This review highlights the dual roles of mucus as both a protective barrier against C. albicans invasion and as a habitat and energy source for microbial community’s establishment. We examine how mucus and its key structural components, the mucins, inhibit C. albicans virulence, and we discuss the influence of other gut microorganisms on its colonization and invasive potential. A deeper understanding of these interactions will not only clarify the biological and immunological roles of intestinal mucus but may also open avenues for novel therapeutic strategies against invasive C. albicans infections.
2 The physicochemical barrier role of the gut mucin against Candida albicans
2.1 The mucus barrier in small intestine and colon
The organization of the intestinal mucus barrier differs between the small intestine and the colon. In the small intestine, mucus forms a single, less dense layer, whereas in the colon it is organized into two distinct layers: a dense, adherent inner layer and a loose outer layer (Hansson, 2020; Weersma et al., 2020). Despite their structural differences, the two layers share a similar composition. Indeed, the outer layer is derived from the inner layer as viscous substances gradually loosen over time (Johansson et al., 2008), highlighting the dynamic nature of the mucus barrier.
Two mucus layers in the gut perform specialized functions. The loose outer mucus layer provides a permissive niche for commensal microorganisms, promoting their colonization and contributing to the maintenance of a balanced gut microbiome. This layer is also enriched with antimicrobial peptides (AMPs) secreted by intestinal epithelial cells and Paneth cells, which form a bactericidal gradient that protects the underlying epithelial cells from pathogenic intruders (Birchenough et al., 2023; Díaz-Puertas et al., 2023; Ermund et al., 2013).
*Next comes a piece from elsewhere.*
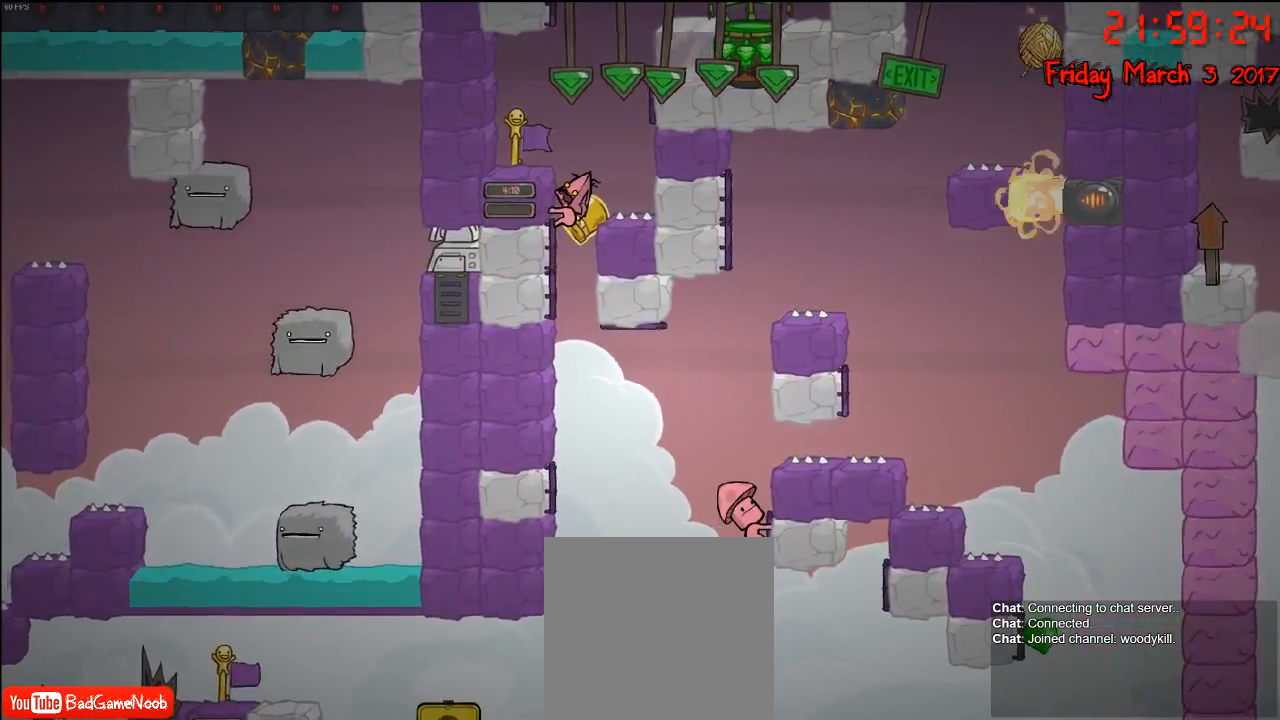
{"buttons": ["R2"], "left_stick": "center", "right_stick": "center", "events": []}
The AMPs family is thought to be particularly released from cells undergoing infection-induced apoptosis, and they exert their microbicidal activity primarily by directly targeting microorganisms (Díaz-Puertas et al., 2023). In contrast, the dense inner mucus layer, which is in immediate contact with the intestinal epithelium, acts as the first line of defense and is constantly consumed and replenished (Linden et al., 2008).
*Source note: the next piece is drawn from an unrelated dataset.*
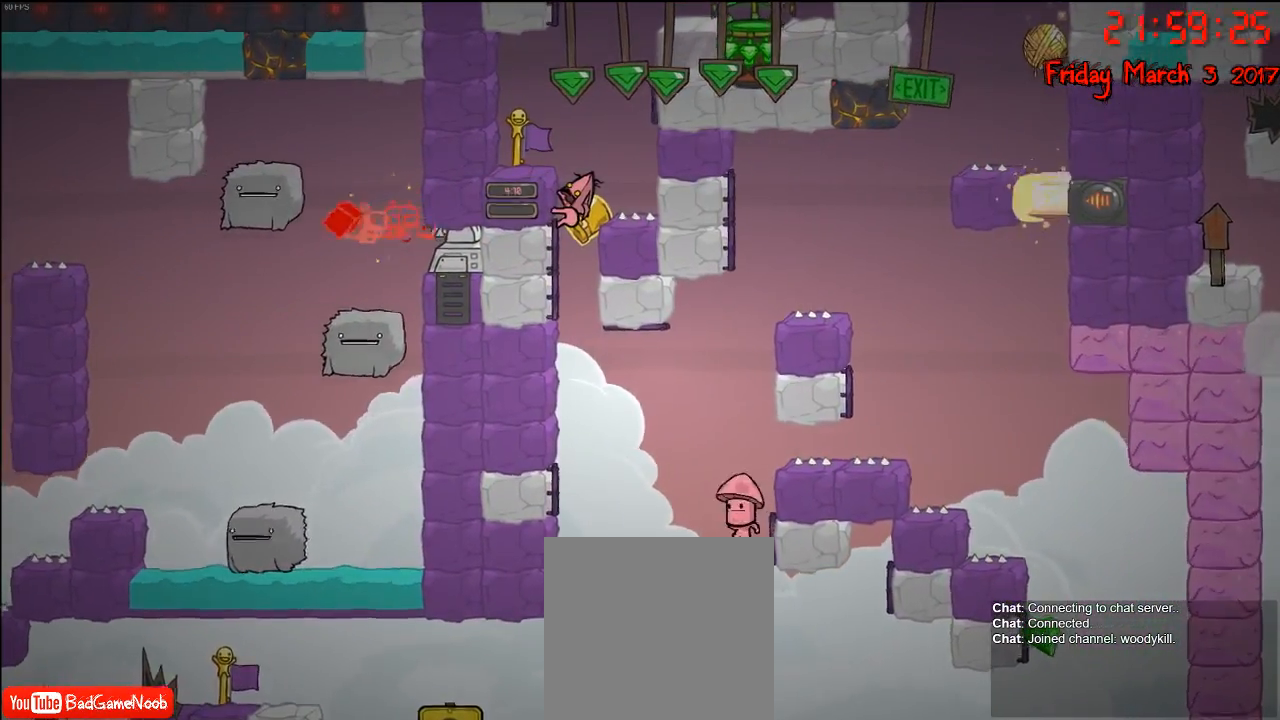
{"buttons": ["R2"], "left_stick": "center", "right_stick": "center", "events": []}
Organisms within a healthy microbiota rarely penetrate the inner mucus layer, as doing so may compromise the ecological balance needed to maintain immune homeostasis (McGuckin et al., 2011). When C. albicans colonizes the mouse small intestines, which has a single mucus layer, the majority of fungal cells typically remain within the lumen and are found adjacent to the mucus layer. Occasionally, a small number of C. albicans cells can be observed in direct contact with host epithelial cells (Eckstein et al., 2020). In the colon, which has two mucus layers, approximately half of the C. albicans cells are located in the outer mucus layer, near the lumen side. Interestingly, the specific microenvironment occupied by fungi in the colon largely depends on the presence of individual bacterial species in the outer mucus layer. For example, Bacteroid thetaiotaomicron promotes mucin production, thereby supporting the growth of C. albicans (Eckstein et al., 2020).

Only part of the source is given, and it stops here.